◆ **What needs to be done**
Leave the pictures out and return every line below exactly.

(Dataset entries)
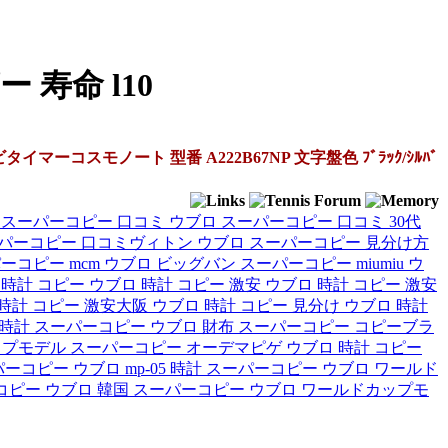
 寿命 l10
マーコスモノート 型番 A222B67NP 文字盤色 ﾌﾞﾗｯｸ/ｼﾙﾊﾞ
 スーパーコピー 口コミ
ウブロ スーパーコピー 口コミ 30代
ーパーコピー 口コミヴィトン
ウブロ スーパーコピー 見分け方
ーコピー mcm
ウブロ ビッグバン スーパーコピー miumiu
ウ
 時計 コピー
ウブロ 時計 コピー 激安
ウブロ 時計 コピー 激安
時計 コピー 激安大阪
ウブロ 時計 コピー 見分け
ウブロ 時計
 時計 スーパーコピー
ウブロ 財布 スーパーコピー
コピーブラ
ップモデル
スーパーコピー オーデマピゲ ウブロ
時計 コピー
ーコピー ウブロ mp-05
時計 スーパーコピー ウブロ ワールド
コピー ウブロ
韓国 スーパーコピー ウブロ ワールドカップモ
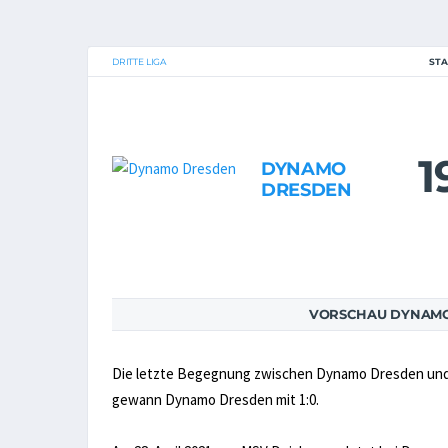
DRITTE LIGA
STA
1
DYNAMO
DRESDEN
VORSCHAU DYNAMO
Die letzte Begegnung zwischen Dynamo Dresden und 
gewann Dynamo Dresden mit 1:0.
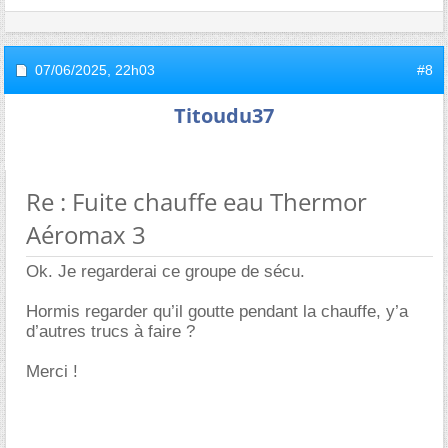
07/06/2025,
22h03
#8
Titoudu37
Re : Fuite chauffe eau Thermor
Aéromax 3
Ok. Je regarderai ce groupe de sécu.
Hormis regarder qu’il goutte pendant la chauffe, y’a
d’autres trucs à faire ?
Merci !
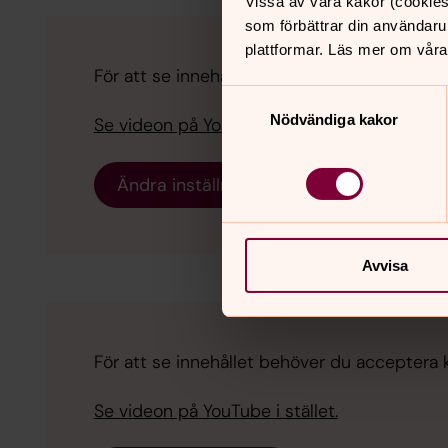
Vissa av våra kakor (cookies
som förbättrar din användaru
plattformar. Läs mer om våra
För att se innehållet behöver du acceptera 
Samtyckesval
Nödvändiga kakor
Se videon på YouTube i stället.
Ändra inställningar
Avvisa
För att se innehållet behöver du acceptera 
Se videon på YouTube i stället.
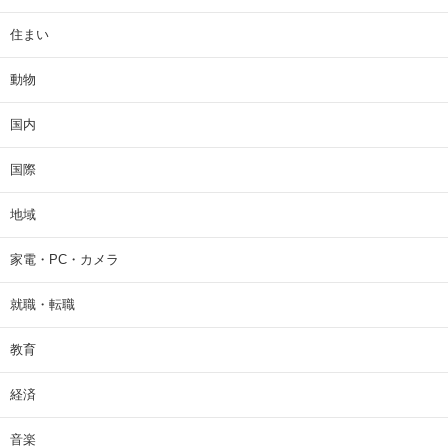
住まい
動物
国内
国際
地域
家電・PC・カメラ
就職・転職
教育
経済
音楽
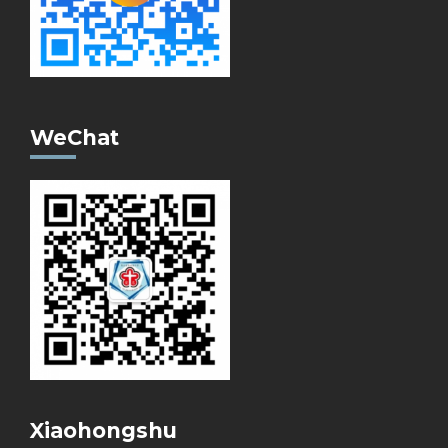
WeChat
Xiaohongshu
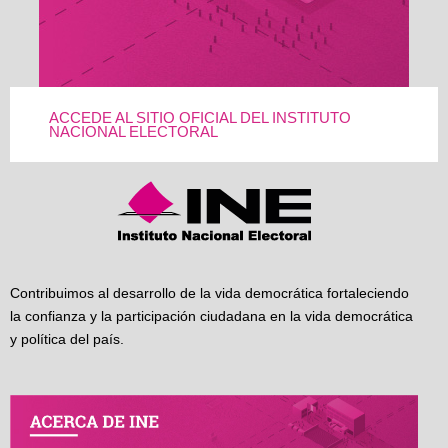
ACCEDE AL SITIO OFICIAL DEL INSTITUTO
NACIONAL ELECTORAL
Contribuimos al desarrollo de la vida democrática fortaleciendo
la confianza y la participación ciudadana en la vida democrática
y política del país.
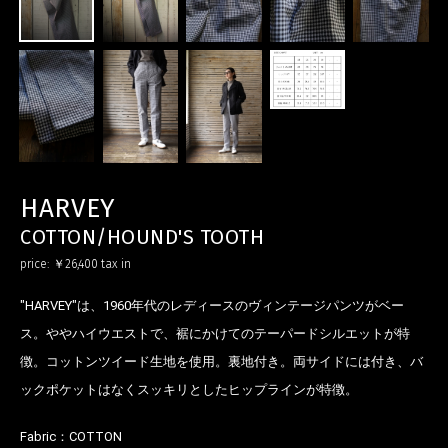
HARVEY
お買い物を続ける
カートへ進む
COTTON/HOUND'S TOOTH
price:
￥26,400
tax in
"HARVEY"は、1960年代のレディースのヴィンテージパンツがベー
ス。ややハイウエストで、裾にかけてのテーパードシルエットが特
徴。コットンツイード生地を使用。裏地付き。両サイドには付き、バ
ックポケットはなくスッキリとしたヒップラインが特徴。
Fabric：
COTTON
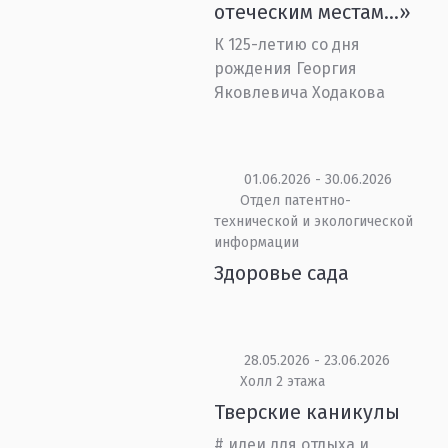
отеческим местам...»
К 125-летию со дня
рождения Георгия
Яковлевича Ходакова
01.06.2026 - 30.06.2026
Отдел патентно-
технической и экологической
информации
Здоровье сада
28.05.2026 - 23.06.2026
Холл 2 этажа
Тверские каникулы
# идеи для отдыха и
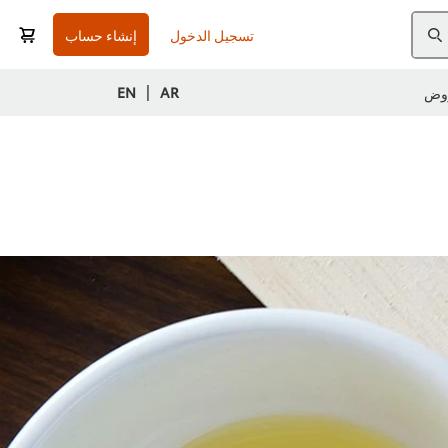
تسجيل الدخول
إنشاء حساب
|
EN
AR
وض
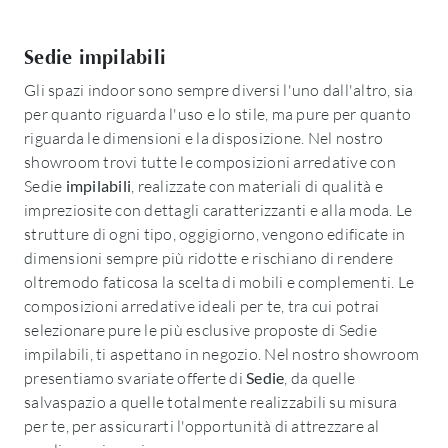
Sedie impilabili
Gli spazi indoor sono sempre diversi l'uno dall'altro, sia
per quanto riguarda l'uso e lo stile, ma pure per quanto
riguarda le dimensioni e la disposizione. Nel nostro
showroom trovi tutte le composizioni arredative con
Sedie
impilabili
, realizzate con materiali di qualità e
impreziosite con dettagli caratterizzanti e alla moda. Le
strutture di ogni tipo, oggigiorno, vengono edificate in
dimensioni sempre più ridotte e rischiano di rendere
oltremodo faticosa la scelta di mobili e complementi. Le
composizioni arredative ideali per te, tra cui potrai
selezionare pure le più esclusive proposte di Sedie
impilabili, ti aspettano in negozio. Nel nostro showroom
presentiamo svariate offerte di
Sedie
, da quelle
salvaspazio a quelle totalmente realizzabili su misura
per te, per assicurarti l'opportunità di attrezzare al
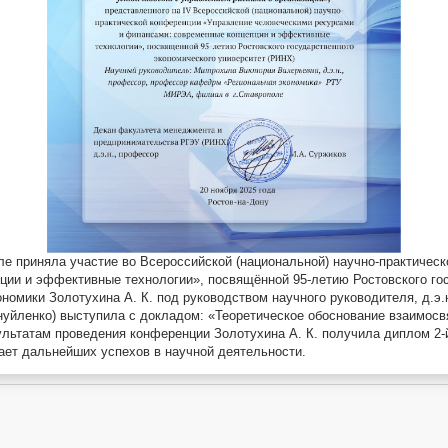
е приняла участие во Всероссийской (национальной) научно-практичес
ции и эффективные технологии», посвящённой 95-летию Ростовского гос
номики Золотухина А. К. под руководством научного руководителя, д.э
нуйленко) выступила с докладом: «Теоретическое обоснование взаимосв
ультатам проведения конференции Золотухина А. К. получила диплом 2-
ает дальнейших успехов в научной деятельности.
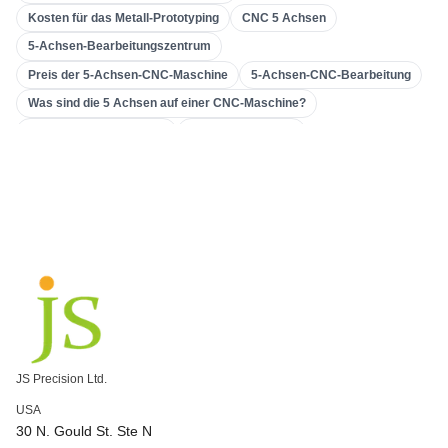
Kosten für das Metall-Prototyping
CNC 5 Achsen
3D-Druck
(
15
)
5-Achsen-Bearbeitungszentrum
Einstampfend
(
6
)
Preis der 5-Achsen-CNC-Maschine
5-Achsen-CNC-Bearbeitung
Blechbearbeitung
(
15
)
Was sind die 5 Achsen auf einer CNC-Maschine?
CNC-Bearbeitung
(
49
)
Aluminium-CNC-Drehen
CNC-Drehzentrum
Präzisions-CNC-Drehen
Aluminium-CNC-Drehteile
Spritzgießen
(
55
)
China CNC-Drehen
Was ist CNC-Drehen?
Getriebemaschinen
Verzahnungsmaschine
Werkzeugmaschine & Getriebe
Unternehmen zur Herstellung von Zahnrädern
kundenspezifische Verzahnungsbearbeitung
Genaue Verzahnung und Bearbeitung
Präzisions-CNC-Fräsen
Präzisions-CNC-Bearbeitung
kundenspezifisch bearbeitete Teile
Hochpräzise CNC-Fräse
CNC-Fräsanwendungen
JS Precision Ltd.
CNC-Fräsprozesse
CNC-Maschine 5 Achsen
USA
3-Achsen vs. 5-Achsen CNC
Komplexe CNC-Bearbeitung
30 N. Gould St. Ste N
5-Achsen-Hochgeschwindigkeits-CNC-Bearbeitung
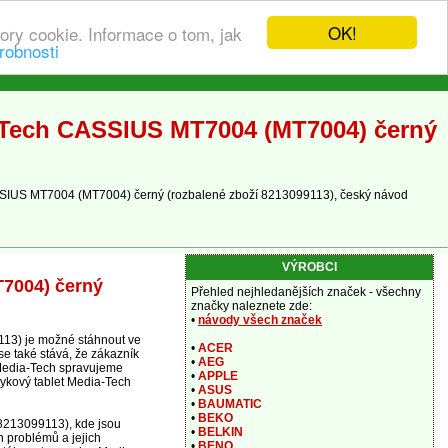
OK!
ory cookie. Informace o tom, jak
robnosti
a-Tech CASSIUS MT7004 (MT7004) černý
ASSIUS MT7004 (MT7004) černý (rozbalené zboží 8213099113), český návod
VÝROBCI
T7004) černý
Přehled nejhledanějších značek - všechny
značky naleznete zde:
•
návody všech značek
13) je možné stáhnout ve
•
ACER
se také stává, že zákazník
•
AEG
i Media-Tech spravujeme
•
APPLE
tykový tablet Media-Tech
•
ASUS
•
BAUMATIC
•
BEKO
8213099113), kde jsou
•
BELKIN
h problémů a jejich
•
BENQ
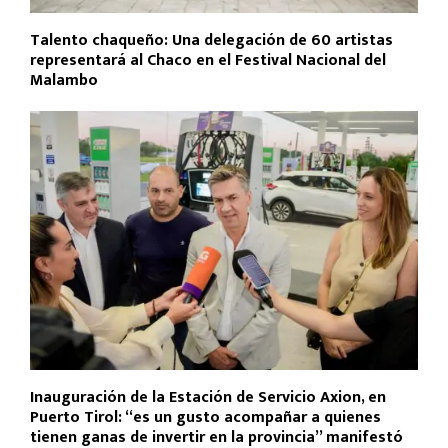
Talento chaqueño: Una delegación de 60 artistas
representará al Chaco en el Festival Nacional del
Malambo
Inauguración de la Estación de Servicio Axion, en
Puerto Tirol: “es un gusto acompañar a quienes
tienen ganas de invertir en la provincia” manifestó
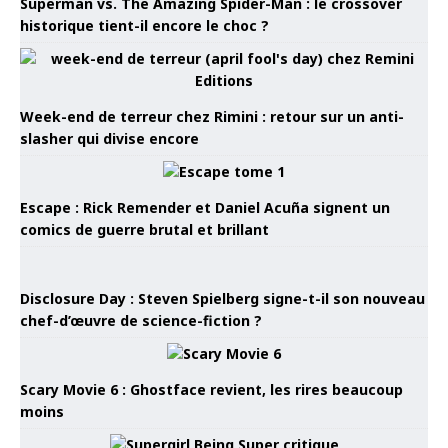
Superman vs. The Amazing Spider-Man : le crossover
historique tient-il encore le choc ?
Week-end de terreur chez Rimini : retour sur un anti-
slasher qui divise encore
Escape : Rick Remender et Daniel Acuña signent un
comics de guerre brutal et brillant
Disclosure Day : Steven Spielberg signe-t-il son nouveau
chef-d’œuvre de science-fiction ?
Scary Movie 6 : Ghostface revient, les rires beaucoup
moins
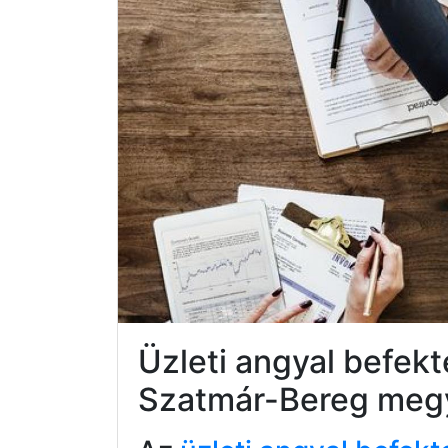
Üzleti angyal befek
Szatmár-Bereg meg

◆ **Task response**
 寿命 l10
マーコスモノート 型番 A222B67NP 文字盤色 ﾌﾞﾗｯｸ/ｼﾙﾊﾞ
 スーパーコピー 口コミ
ウブロ スーパーコピー 口コミ 30代
ーパーコピー 口コミヴィトン
ウブロ スーパーコピー 見分け方
ーコピー mcm
ウブロ ビッグバン スーパーコピー miumiu
ウ
 時計 コピー
ウブロ 時計 コピー 激安
ウブロ 時計 コピー 激安
時計 コピー 激安大阪
ウブロ 時計 コピー 見分け
ウブロ 時計
 時計 スーパーコピー
ウブロ 財布 スーパーコピー
コピーブラ
ップモデル
スーパーコピー オーデマピゲ ウブロ
時計 コピー
ーコピー ウブロ mp-05
時計 スーパーコピー ウブロ ワールド
コピー ウブロ
韓国 スーパーコピー ウブロ ワールドカップモ
DRITTE LIGA
STA
1
DYNAMO
DRESDEN
VORSCHAU DYNAMO
Die letzte Begegnung zwischen Dynamo Dresden und 
gewann Dynamo Dresden mit 1:0.
07/06/2025,
22h03
#8
Titoudu37
Re : Fuite chauffe eau Thermor
Aéromax 3
Ok. Je regarderai ce groupe de sécu.
Hormis regarder qu’il goutte pendant la chauffe, y’a
d’autres trucs à faire ?
Merci !
Vissa av våra kakor (cookies
som förbättrar din användaru
plattformar. Läs mer om våra
För att se innehållet behöver du acceptera 
Samtyckesval
Nödvändiga kakor
Se videon på YouTube i stället.
Ändra inställningar
Avvisa
För att se innehållet behöver du acceptera 
Se videon på YouTube i stället.
住まい
動物
国内
国際
地域
家電・PC・カメラ
就職・転職
教育
経済
音楽
WeChat
Xiaohongshu
ACCEDE AL SITIO OFICIAL DEL INSTITUTO
NACIONAL ELECTORAL
Contribuimos al desarrollo de la vida democrática fortaleciendo
la confianza y la participación ciudadana en la vida democrática
y política del país.
HARVEY
お買い物を続ける
カートへ進む
COTTON/HOUND'S TOOTH
price:
￥26,400
tax in
"HARVEY"は、1960年代のレディースのヴィンテージパンツがベー
ス。ややハイウエストで、裾にかけてのテーパードシルエットが特
徴。コットンツイード生地を使用。裏地付き。両サイドには付き、バ
ックポケットはなくスッキリとしたヒップラインが特徴。
Fabric：
COTTON
отеческим местам...»
К 125-летию со дня
рождения Георгия
Яковлевича Ходакова
01.06.2026 - 30.06.2026
Отдел патентно-
технической и экологической
информации
Здоровье сада
28.05.2026 - 23.06.2026
Холл 2 этажа
Тверские каникулы
# идеи для отдыха и
تسجيل الدخول
إنشاء حساب
|
EN
AR
وض
Sedie impilabili
Gli spazi indoor sono sempre diversi l'uno dall'altro, sia
per quanto riguarda l'uso e lo stile, ma pure per quanto
riguarda le dimensioni e la disposizione. Nel nostro
showroom trovi tutte le composizioni arredative con
Sedie
impilabili
, realizzate con materiali di qualità e
impreziosite con dettagli caratterizzanti e alla moda. Le
strutture di ogni tipo, oggigiorno, vengono edificate in
dimensioni sempre più ridotte e rischiano di rendere
oltremodo faticosa la scelta di mobili e complementi. Le
composizioni arredative ideali per te, tra cui potrai
selezionare pure le più esclusive proposte di Sedie
impilabili, ti aspettano in negozio. Nel nostro showroom
presentiamo svariate offerte di
Sedie
, da quelle
salvaspazio a quelle totalmente realizzabili su misura
per te, per assicurarti l'opportunità di attrezzare al
е приняла участие во Всероссийской (национальной) научно-практичес
ции и эффективные технологии», посвящённой 95-летию Ростовского гос
номики Золотухина А. К. под руководством научного руководителя, д.э
нуйленко) выступила с докладом: «Теоретическое обоснование взаимосв
ультатам проведения конференции Золотухина А. К. получила диплом 2-
ает дальнейших успехов в научной деятельности.
Kosten für das Metall-Prototyping
CNC 5 Achsen
3D-Druck
(
15
)
5-Achsen-Bearbeitungszentrum
Einstampfend
(
6
)
Preis der 5-Achsen-CNC-Maschine
5-Achsen-CNC-Bearbeitung
Blechbearbeitung
(
15
)
Was sind die 5 Achsen auf einer CNC-Maschine?
CNC-Bearbeitung
(
49
)
Aluminium-CNC-Drehen
CNC-Drehzentrum
Präzisions-CNC-Drehen
Aluminium-CNC-Drehteile
Spritzgießen
(
55
)
China CNC-Drehen
Was ist CNC-Drehen?
Getriebemaschinen
Verzahnungsmaschine
Werkzeugmaschine & Getriebe
Unternehmen zur Herstellung von Zahnrädern
kundenspezifische Verzahnungsbearbeitung
Genaue Verzahnung und Bearbeitung
Präzisions-CNC-Fräsen
Präzisions-CNC-Bearbeitung
kundenspezifisch bearbeitete Teile
Hochpräzise CNC-Fräse
CNC-Fräsanwendungen
JS Precision Ltd.
CNC-Fräsprozesse
CNC-Maschine 5 Achsen
USA
3-Achsen vs. 5-Achsen CNC
Komplexe CNC-Bearbeitung
30 N. Gould St. Ste N
5-Achsen-Hochgeschwindigkeits-CNC-Bearbeitung
OK!
ory cookie. Informace o tom, jak
robnosti
a-Tech CASSIUS MT7004 (MT7004) černý
ASSIUS MT7004 (MT7004) černý (rozbalené zboží 8213099113), český návod
VÝROBCI
T7004) černý
Přehled nejhledanějších značek - všechny
značky naleznete zde:
•
návody všech značek
13) je možné stáhnout ve
•
ACER
se také stává, že zákazník
•
AEG
i Media-Tech spravujeme
•
APPLE
tykový tablet Media-Tech
•
ASUS
•
BAUMATIC
•
BEKO
8213099113), kde jsou
•
BELKIN
h problémů a jejich
•
BENQ
Talento chaqueño: Una delegación de 60 artistas
representará al Chaco en el Festival Nacional del
Malambo
Inauguración de la Estación de Servicio Axion, en
Puerto Tirol: “es un gusto acompañar a quienes
tienen ganas de invertir en la provincia” manifestó
Superman vs. The Amazing Spider-Man : le crossover
historique tient-il encore le choc ?
Week-end de terreur chez Rimini : retour sur un anti-
slasher qui divise encore
Escape : Rick Remender et Daniel Acuña signent un
comics de guerre brutal et brillant
Disclosure Day : Steven Spielberg signe-t-il son nouveau
chef-d’œuvre de science-fiction ?
Scary Movie 6 : Ghostface revient, les rires beaucoup
moins
Üzleti angyal befek
Szatmár-Bereg meg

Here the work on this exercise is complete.